I fondi di private equity non hanno intenzione di arrendersi. Come riporta Il Sole 24 ore, gli investitori finanziari stanno lavorando ad una proposta migliorativa sul fronte delle condizioni (mentre a livello economico non ci si discosterà dagli 1,7 miliardi di euro messi sul piatto).
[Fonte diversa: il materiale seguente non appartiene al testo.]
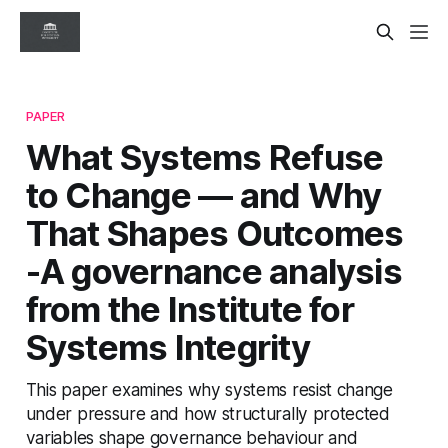
PAPER
What Systems Refuse
to Change — and Why
That Shapes Outcomes
-A governance analysis
from the Institute for
Systems Integrity
This paper examines why systems resist change
under pressure and how structurally protected
variables shape governance behaviour and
Stando a quanto riportato dal quotidiano, malgrado la situazione complicata e la frattura tra i club del campionato, gli investitori sono infatti lo stesso intenzionati a giocare la partita fino alla fine, dopo aver profuso grandi sforzi in questi mesi.

Vi sarebbero in particolare tre punti su cui i fondi di private equity vorrebbero intervenire, per cercare di sbloccare la situazione:

  • lasciare ai club la possibilità di co-investire con i fondi una parte degli 1,7 miliardi;
  • una clausola di “breakaway” per smussare gli angoli in caso di creazione della Superlega (venendo incontro a Inter e Juventus, inizialmente favorevoli all’operazione fondi);
  • interventi migliorativi sul fronte delle responsabilità legali.

Resta da capire fino a quando i fondi potranno rimanere in corsa, considerando che il tema è strettamente legato a quello delle offerte per i diritti televisivi. Il 29 marzo scadranno ufficialmente le proposte di Sky e Dazn e in 20 giorni bisognerà cercare di prendere una decisione.